Studies in Learning, Evaluation, Innovation and Development > Vol. 1, No. 2 (2004)

Medication mathematics competency for bachelor of nursing students: Results and challenges of a first year screening test

Teresa Sander, Central Queensland University, Australia
Sonja Cleary, Central Queensland University, Australia

Abstract

Getting undergraduate Bachelor of Nursing students to understand and to apply procedures accurately for calculating medication doses in the clinical setting has always been an educational challenge for nursing academics. The experience at Central Queensland University (CQU) appears to reflect that of other universities both in Australia and overseas. In the past, lecturers have reported that students experience difficulties with medication mathematics undertaken in the second and third year of the three year program. Medication calculations require students to have a command of knowledge associated with arithmetic, ratios, fractions, percentages and conversion of units. Students who failed to achieve competence were advised to seek assistance from remedial services such as the Mathematics Learning Centre at CQU. Prerequisites for entry into the program do not include any senior secondary level mathematics.
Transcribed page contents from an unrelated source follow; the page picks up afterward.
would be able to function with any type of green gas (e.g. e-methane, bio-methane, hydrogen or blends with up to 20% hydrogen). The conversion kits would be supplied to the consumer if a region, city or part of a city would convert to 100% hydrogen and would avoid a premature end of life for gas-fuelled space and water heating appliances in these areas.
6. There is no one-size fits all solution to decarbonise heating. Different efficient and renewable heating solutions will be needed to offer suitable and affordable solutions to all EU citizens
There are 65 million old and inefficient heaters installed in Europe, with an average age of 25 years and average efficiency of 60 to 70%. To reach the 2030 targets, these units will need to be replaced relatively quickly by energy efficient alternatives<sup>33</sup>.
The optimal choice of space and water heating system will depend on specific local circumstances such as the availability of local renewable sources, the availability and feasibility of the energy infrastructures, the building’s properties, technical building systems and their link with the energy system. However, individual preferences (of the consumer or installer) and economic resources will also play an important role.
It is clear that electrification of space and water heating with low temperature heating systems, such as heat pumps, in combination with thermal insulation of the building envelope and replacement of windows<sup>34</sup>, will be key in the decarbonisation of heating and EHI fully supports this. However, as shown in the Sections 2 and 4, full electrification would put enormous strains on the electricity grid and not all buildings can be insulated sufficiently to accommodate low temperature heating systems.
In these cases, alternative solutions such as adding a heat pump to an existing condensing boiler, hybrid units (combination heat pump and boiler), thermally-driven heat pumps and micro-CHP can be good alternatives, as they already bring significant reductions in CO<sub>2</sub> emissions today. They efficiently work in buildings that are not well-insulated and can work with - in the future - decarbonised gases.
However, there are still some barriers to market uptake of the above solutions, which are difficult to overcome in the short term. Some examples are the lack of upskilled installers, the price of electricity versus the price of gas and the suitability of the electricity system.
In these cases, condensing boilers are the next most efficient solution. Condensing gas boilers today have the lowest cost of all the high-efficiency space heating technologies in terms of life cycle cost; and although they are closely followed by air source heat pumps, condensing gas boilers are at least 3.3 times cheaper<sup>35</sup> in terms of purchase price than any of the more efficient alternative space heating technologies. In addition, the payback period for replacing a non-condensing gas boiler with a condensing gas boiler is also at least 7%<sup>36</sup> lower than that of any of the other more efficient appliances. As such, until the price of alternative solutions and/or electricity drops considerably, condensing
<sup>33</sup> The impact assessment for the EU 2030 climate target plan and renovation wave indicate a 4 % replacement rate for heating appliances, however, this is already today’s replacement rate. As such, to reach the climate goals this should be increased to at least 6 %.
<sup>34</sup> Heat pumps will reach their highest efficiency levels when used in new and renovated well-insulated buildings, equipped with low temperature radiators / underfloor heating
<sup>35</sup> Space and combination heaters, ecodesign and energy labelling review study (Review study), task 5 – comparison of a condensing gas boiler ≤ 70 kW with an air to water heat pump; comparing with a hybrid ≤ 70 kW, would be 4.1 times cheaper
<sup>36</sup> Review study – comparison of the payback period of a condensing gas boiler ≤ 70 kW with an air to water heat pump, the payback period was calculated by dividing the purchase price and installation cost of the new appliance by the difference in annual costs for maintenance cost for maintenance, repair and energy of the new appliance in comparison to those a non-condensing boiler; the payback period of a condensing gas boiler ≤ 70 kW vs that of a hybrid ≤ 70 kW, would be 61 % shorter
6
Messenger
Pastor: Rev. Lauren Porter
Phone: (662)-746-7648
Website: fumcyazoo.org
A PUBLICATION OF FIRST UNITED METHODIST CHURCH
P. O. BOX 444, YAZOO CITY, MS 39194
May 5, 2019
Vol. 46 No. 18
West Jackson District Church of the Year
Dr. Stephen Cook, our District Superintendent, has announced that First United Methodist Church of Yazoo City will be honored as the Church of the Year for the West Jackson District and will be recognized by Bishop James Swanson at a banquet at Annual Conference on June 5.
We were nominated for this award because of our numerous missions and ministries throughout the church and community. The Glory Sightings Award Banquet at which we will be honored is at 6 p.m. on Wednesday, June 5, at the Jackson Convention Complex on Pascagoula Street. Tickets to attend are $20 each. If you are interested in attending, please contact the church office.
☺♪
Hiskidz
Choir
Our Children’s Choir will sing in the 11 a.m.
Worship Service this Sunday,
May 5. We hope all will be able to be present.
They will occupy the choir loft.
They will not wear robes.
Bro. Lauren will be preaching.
In August 2003, 120 students enrolled in the first year of the Bachelor of Nursing program were invited to complete a mathematics screening test. The test included 25 multiple choice questions. Sections included arithmetic, percentages, fractions, ratios and units. Results showed an average overall score of 15.83/25 (63.32%). The greatest area of weakness was in fractions. Although the findings of this study suggest a level of deficiency in basic mathematics skills in first year undergraduate nursing students, they do not support the introduction of a mathematical prerequisite. Analysis of the findings did not demonstrate any significant correlation between scores and the mathematical entry level of students. The literature suggests a number of strategies that could be incorporated into the undergraduate curriculum; however, further research into the effectiveness of these strategies needs to be undertaken before full-scale adoption is warranted.